[ASSIGNED TASK] Start to finish, retype the entries exactly while omitting the pictures.

[INPUT FOR THIS TASK]
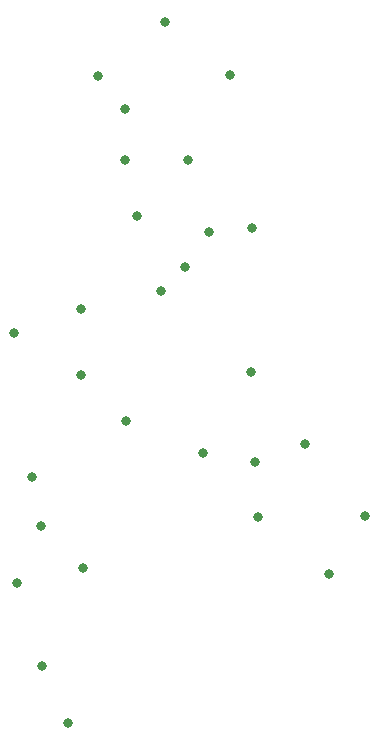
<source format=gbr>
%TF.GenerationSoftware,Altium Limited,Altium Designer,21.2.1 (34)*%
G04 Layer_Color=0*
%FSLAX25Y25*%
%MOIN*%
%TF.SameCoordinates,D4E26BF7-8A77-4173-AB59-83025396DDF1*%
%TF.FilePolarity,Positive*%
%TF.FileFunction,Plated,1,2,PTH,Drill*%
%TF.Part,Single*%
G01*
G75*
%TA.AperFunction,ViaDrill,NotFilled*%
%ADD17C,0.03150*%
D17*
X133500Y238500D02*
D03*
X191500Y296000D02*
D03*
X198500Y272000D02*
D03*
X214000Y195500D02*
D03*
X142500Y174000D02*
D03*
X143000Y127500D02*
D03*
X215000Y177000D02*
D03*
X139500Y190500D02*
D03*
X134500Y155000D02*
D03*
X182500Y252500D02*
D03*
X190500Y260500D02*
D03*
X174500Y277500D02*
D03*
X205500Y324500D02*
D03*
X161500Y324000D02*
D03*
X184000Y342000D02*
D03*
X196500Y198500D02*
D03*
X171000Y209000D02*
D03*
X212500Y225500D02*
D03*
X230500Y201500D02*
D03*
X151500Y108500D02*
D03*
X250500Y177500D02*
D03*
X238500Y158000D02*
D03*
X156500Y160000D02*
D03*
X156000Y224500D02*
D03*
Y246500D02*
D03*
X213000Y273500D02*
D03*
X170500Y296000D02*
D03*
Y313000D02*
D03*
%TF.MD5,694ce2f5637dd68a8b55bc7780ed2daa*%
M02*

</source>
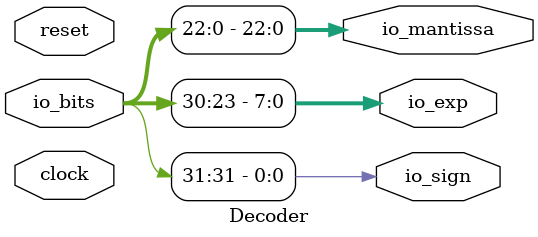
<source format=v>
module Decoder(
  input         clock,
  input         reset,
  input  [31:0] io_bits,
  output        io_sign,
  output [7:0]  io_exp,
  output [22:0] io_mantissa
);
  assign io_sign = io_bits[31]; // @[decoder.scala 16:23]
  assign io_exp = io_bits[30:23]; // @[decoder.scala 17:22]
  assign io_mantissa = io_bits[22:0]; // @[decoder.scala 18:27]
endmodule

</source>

[ANSWER TO THE EXERCISE]
<source format=gbr>
%TF.GenerationSoftware,Altium Limited,Altium Designer,21.2.1 (34)*%
G04 Layer_Color=0*
%FSLAX25Y25*%
%MOIN*%
%TF.SameCoordinates,D4E26BF7-8A77-4173-AB59-83025396DDF1*%
%TF.FilePolarity,Positive*%
%TF.FileFunction,Plated,1,2,PTH,Drill*%
%TF.Part,Single*%
G01*
G75*
%TA.AperFunction,ViaDrill,NotFilled*%
%ADD17C,0.03150*%
D17*
X133500Y238500D02*
D03*
X191500Y296000D02*
D03*
X198500Y272000D02*
D03*
X214000Y195500D02*
D03*
X142500Y174000D02*
D03*
X143000Y127500D02*
D03*
X215000Y177000D02*
D03*
X139500Y190500D02*
D03*
X134500Y155000D02*
D03*
X182500Y252500D02*
D03*
X190500Y260500D02*
D03*
X174500Y277500D02*
D03*
X205500Y324500D02*
D03*
X161500Y324000D02*
D03*
X184000Y342000D02*
D03*
X196500Y198500D02*
D03*
X171000Y209000D02*
D03*
X212500Y225500D02*
D03*
X230500Y201500D02*
D03*
X151500Y108500D02*
D03*
X250500Y177500D02*
D03*
X238500Y158000D02*
D03*
X156500Y160000D02*
D03*
X156000Y224500D02*
D03*
Y246500D02*
D03*
X213000Y273500D02*
D03*
X170500Y296000D02*
D03*
Y313000D02*
D03*
%TF.MD5,694ce2f5637dd68a8b55bc7780ed2daa*%
M02*

</source>
<source format=v>
module Decoder(
  input         clock,
  input         reset,
  input  [31:0] io_bits,
  output        io_sign,
  output [7:0]  io_exp,
  output [22:0] io_mantissa
);
  assign io_sign = io_bits[31]; // @[decoder.scala 16:23]
  assign io_exp = io_bits[30:23]; // @[decoder.scala 17:22]
  assign io_mantissa = io_bits[22:0]; // @[decoder.scala 18:27]
endmodule

</source>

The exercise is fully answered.